DATA TO USE START

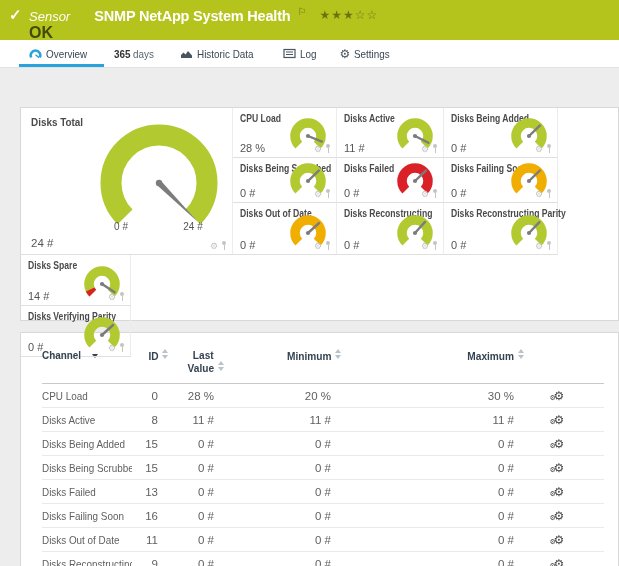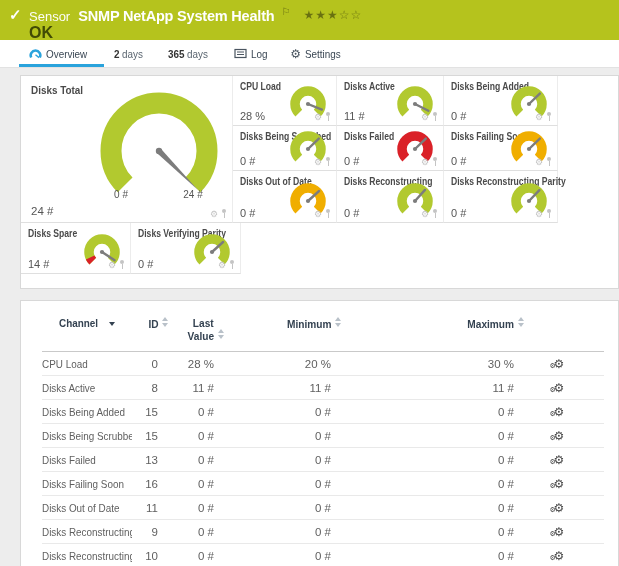--- a/index.html
+++ b/index.html
@@ -15,7 +15,7 @@
   .topbar { height:40px; background:#b5c31d; position:relative; color:#fff; }
   .topbar .check { position:absolute; left:9px; top:6px; font-size:15px; font-weight:bold; color:#fff; }
   .title-line { position:absolute; left:29px; top:6px; white-space:nowrap; }
-  .sensor-kind { font-size:13px; margin-right:5px; color:rgba(255,255,255,.97); }
+  .sensor-kind { font-style:italic; font-size:13px; margin-right:21px; color:rgba(255,255,255,.97); }
   .sensor-title { font-weight:bold; font-size:14.5px; letter-spacing:-.2px; }
   .flag { font-size:10px; color:rgba(0,0,0,.42); vertical-align:6px; margin-left:4px; }
   .stars { font-size:12px; color:rgba(0,0,0,.42); letter-spacing:1px; margin-left:10px; vertical-align:2px; }

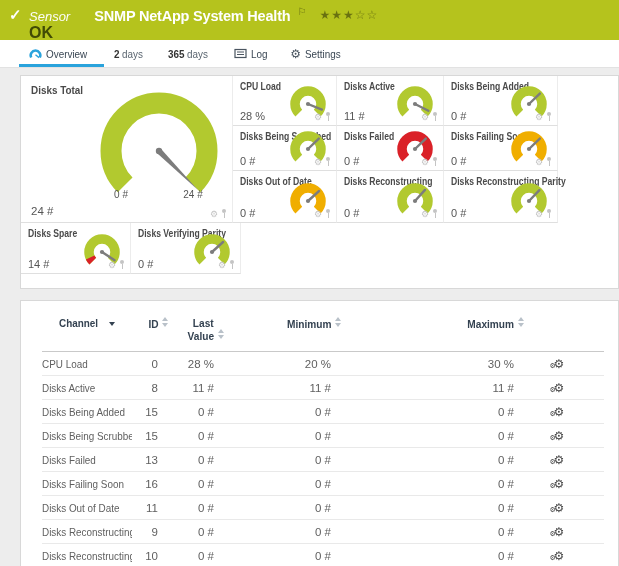--- a/index.html
+++ b/index.html
@@ -100,9 +100,6 @@
         </svg>
       </span>
       <span class="cond-l">Overview</span>
-    </div>
-    <div class="tab">
-      <span class="cond-l"><span class="num">2</span><span class="rest">days</span></span>
     </div>
     <div class="tab">
       <span class="cond-l"><span class="num">365</span><span class="rest">days</span></span>

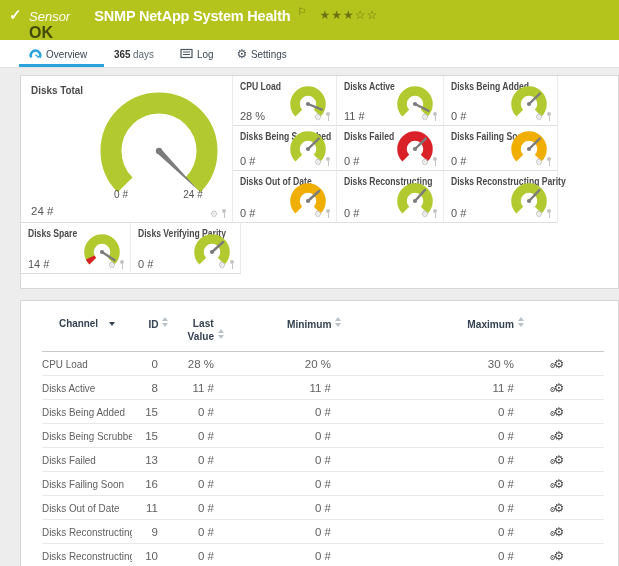--- a/index.html
+++ b/index.html
@@ -103,6 +103,14 @@
     </div>
     <div class="tab">
       <span class="cond-l"><span class="num">365</span><span class="rest">days</span></span>
+    </div>
+    <div class="tab">
+      <span class="t-icon">
+        <svg width="13" height="11" viewBox="0 0 13 11">
+          <path d="M1 10 L1 7 3.5 4.5 5.5 6.5 8 3 12 7.5 12 10 Z" fill="#4a5560"></path>
+        </svg>
+      </span>
+      <span class="cond-l">Historic Data</span>
     </div>
     <div class="tab">
       <span class="t-icon">

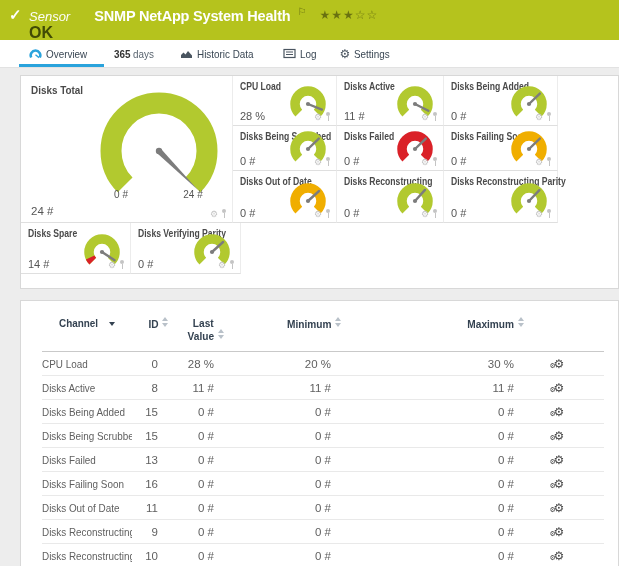--- a/index.html
+++ b/index.html
@@ -33,7 +33,7 @@
 
   
   .content { padding:7px 0 0 20px; }
-  .panel { background:#fff; border:1px solid #d8d8d8; width:599px; }
+  .panel { background:#fff; border:1px solid #d8d8d8; width:599px;margin-top:32px; }
 
   .gauge-panel { height:214px; }
   .gauge-grid { display:grid; grid-template-columns:212px 104px 107px 114px; grid-template-rows:50px 45px 52px; }

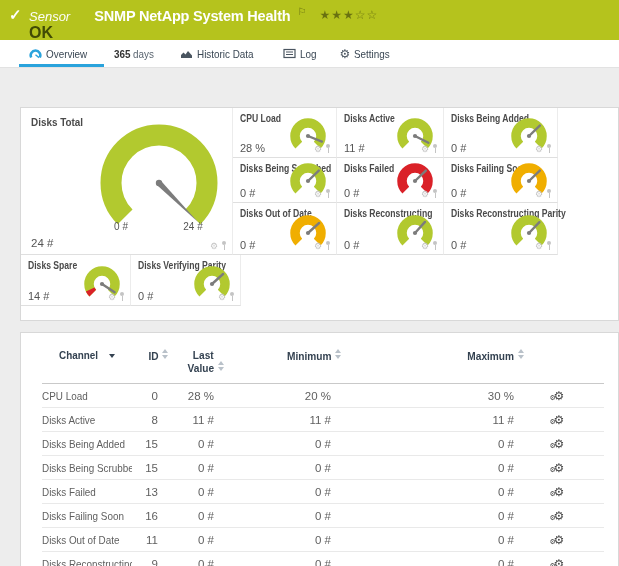--- a/index.html
+++ b/index.html
@@ -39,7 +39,7 @@
   .gauge-grid { display:grid; grid-template-columns:212px 104px 107px 114px; grid-template-rows:50px 45px 52px; }
   .cell { position:relative; border-right:1px solid #ececec; border-bottom:1px solid #dfdfdf; overflow:visible; }
   .big-cell { grid-row:1 / 4; grid-column:1; }
-  .gauge-bottom { display:flex; }
+  .gauge-bottom { display:flex;flex-direction:column; }
   .gauge-bottom .cell { width:110px; height:51px; }
 
   .cell-label { position:absolute; top:5px; left:7px; font-weight:bold; font-size:10px; color:#4a4a4a; }

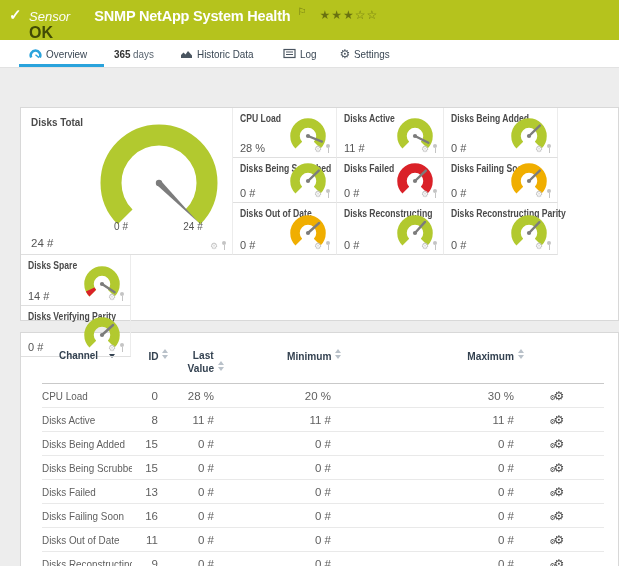--- a/index.html
+++ b/index.html
@@ -64,7 +64,7 @@
   col.c1{width:90px} col.c2{width:26px} col.c3{width:56px} col.c4{width:117px} col.c5{width:183px} col.c6{width:90px}
   th { font-weight:bold; color:#344251; font-size:11.5px; line-height:12px; text-align:right;
        vertical-align:top; padding:3px 0 9px; border-bottom:1px solid #c9c9c9; }
-  th.l { text-align:center; }
+  th.l { text-align:left; }
   td { padding:5.5px 0; border-bottom:1px solid #e9e9e9; text-align:right; line-height:12px; }
   td.l { text-align:left; overflow:hidden; white-space:nowrap; }
   td.g { text-align:center; }

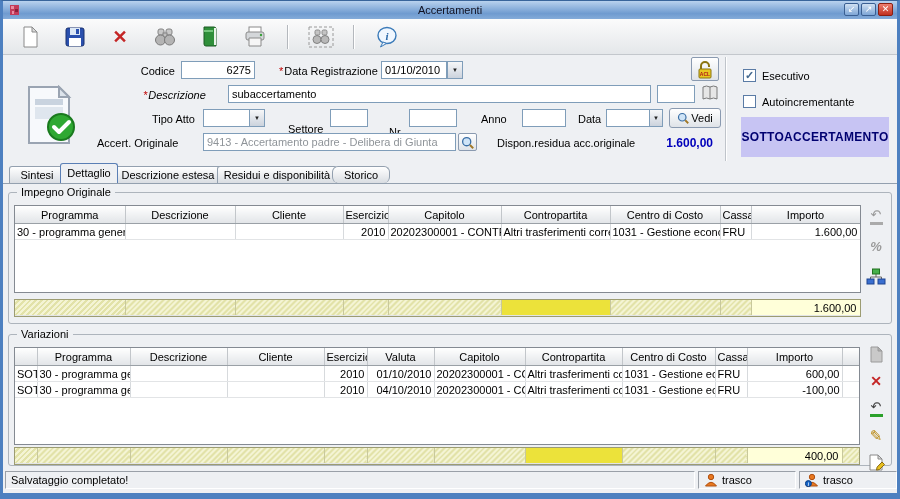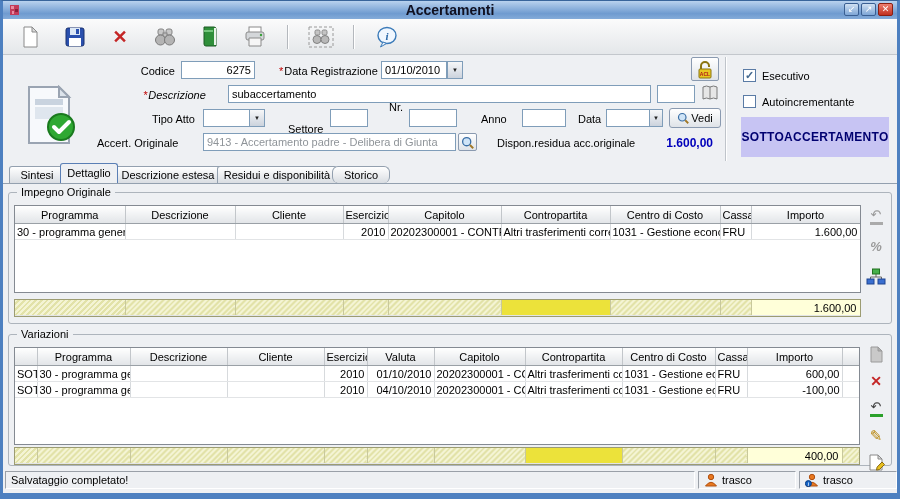--- a/index.html
+++ b/index.html
@@ -11,7 +11,7 @@
   .titlebar{position:absolute;left:0;top:0;width:894px;height:18px;
     background:linear-gradient(#b9d2ee,#6f9bd0 70%,#84abd9);display:flex;align-items:center;}
   .titlebar .title{position:absolute;left:0;right:0;text-align:center;
-    font-size:14px;font-weight:bold;color:#101020;}
+    font-size:11px;font-weight:normal;color:#101020;}
   .appicon{margin-left:5px;width:13px;height:12px;z-index:2;}
   .winbtns{position:absolute;right:4px;top:2px;display:flex;gap:2px;z-index:2;}
   .wb{width:15px;height:13px;border:1px solid #3a5f92;border-radius:2px;box-sizing:border-box;

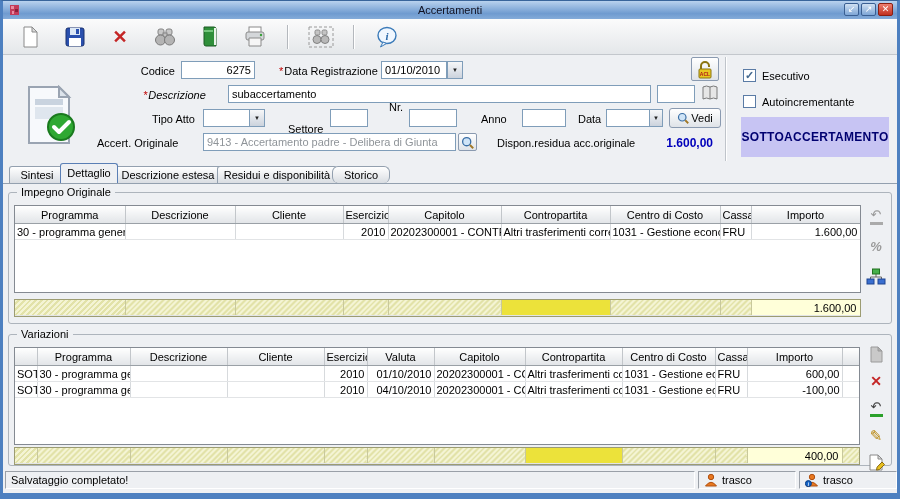--- a/index.html
+++ b/index.html
@@ -204,7 +204,7 @@
     <div class="dropbtn" style="left:246px;top:54px;">▼</div>
     <span class="lbl" style="left:285px;top:68px;">Settore</span>
     <div class="fld" style="left:327px;top:54px;width:38px;"></div>
-    <span class="lbl" style="left:386px;top:46px;">Nr.</span>
+    <span class="lbl" style="left:386px;top:71px;">Nr.</span>
     <div class="fld" style="left:406px;top:54px;width:48px;"></div>
     <span class="lbl" style="left:478px;top:58px;">Anno</span>
     <div class="fld" style="left:519px;top:54px;width:44px;"></div>

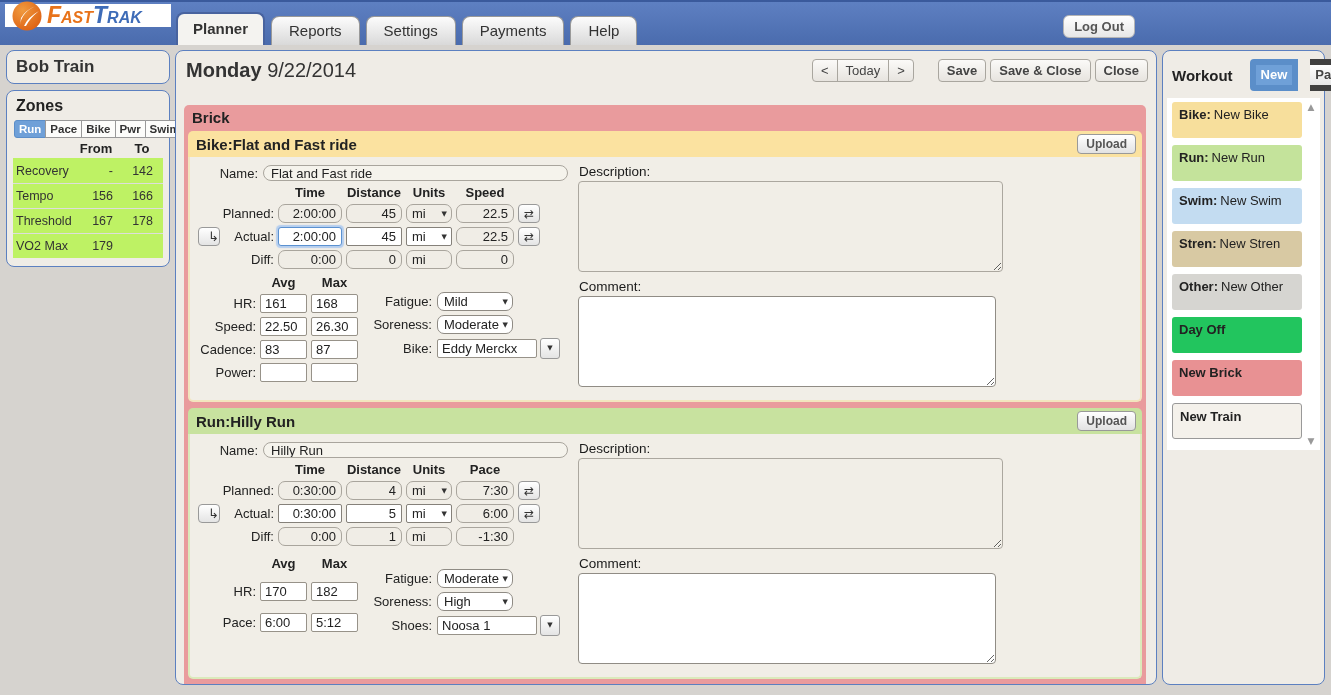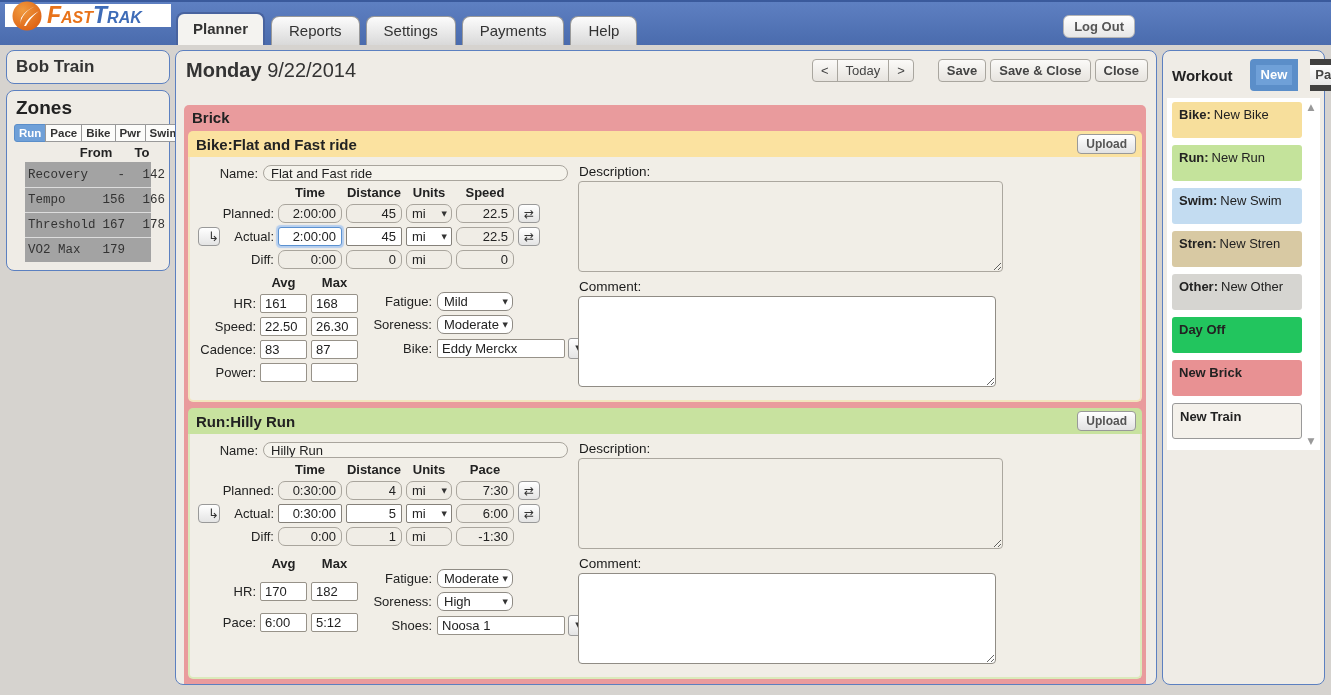--- a/index.html
+++ b/index.html
@@ -46,7 +46,7 @@
   .left-col { width:164px; display:flex; flex-direction:column; gap:6px; flex:none; }
   .athlete-panel { height:34px; line-height:31px; padding-left:9px; font-weight:bold; font-size:17px; color:#333; }
   .zones-panel { padding:4px 3px 8px; }
-  .zones-title { font-weight:bold; font-size:19px; color:#222; margin:2px 0 5px 6px; }
+  .zones-title { font-weight:bold; font-size:16px; color:#222; margin:2px 0 5px 6px; }
   .ztabs { display:flex; margin-left:4px; }
   .ztab {
     font-size:11.5px; font-weight:bold; color:#333; background:#FCFCFA;

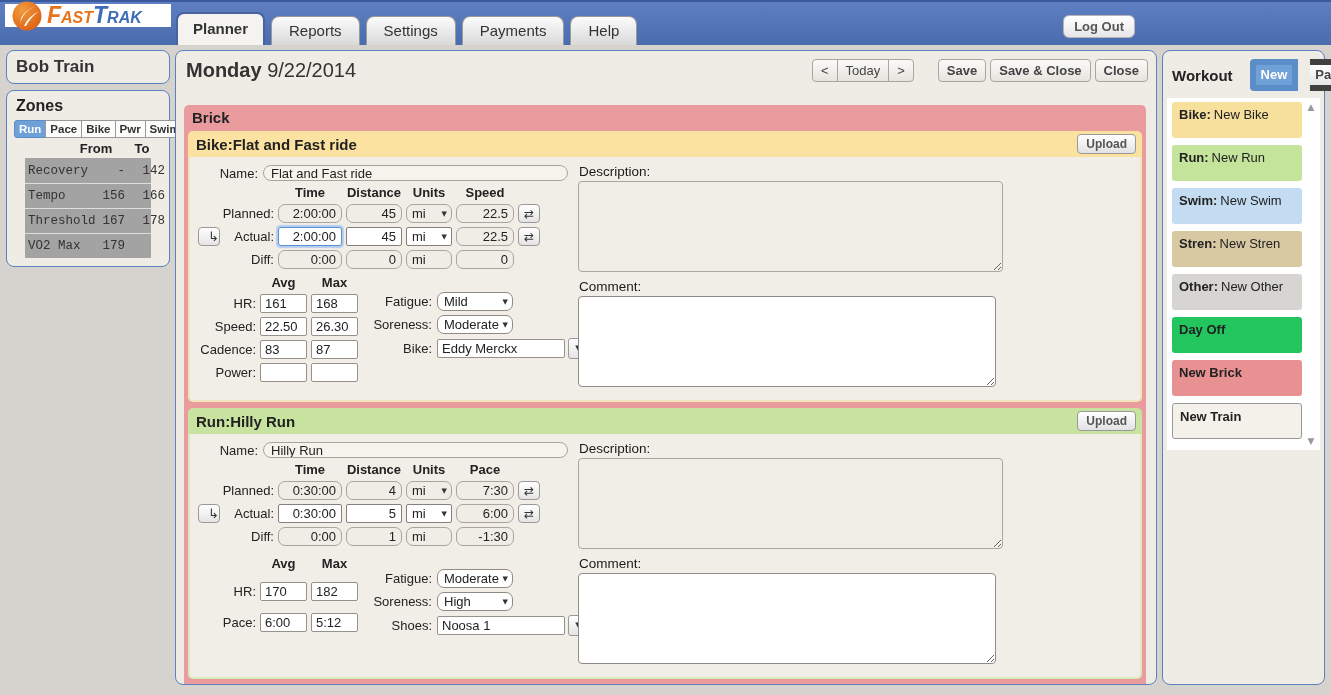--- a/index.html
+++ b/index.html
@@ -57,7 +57,7 @@
   .ztab.active { background:#6FA0D8; color:#fff; border-color:#5B8EC9; }
   .zhead { display:grid; grid-template-columns:58px 48px 44px; font-weight:bold; font-size:13px; margin:3px 0 2px 4px; }
   .zhead div { text-align:center; }
-  .ztable { background:#a3a3a3; margin:0 15px;font-family:Liberation Mono, monospace; }
+  .ztable { background:#bef264; margin:0 3px; }
   .zrow { display:grid; grid-template-columns:62px 46px 40px; align-items:center; height:25px; border-top:1px solid #DDD; font-size:12.5px; }
   .zrow:first-child { border-top:none; }
   .zrow .zn { padding-left:3px; color:#333; }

DATA TO USE END

PROBLEM TO SOLVE - From the entries, work out how many lines include the word "cond", answering with the number only.

THE ANSWER - 5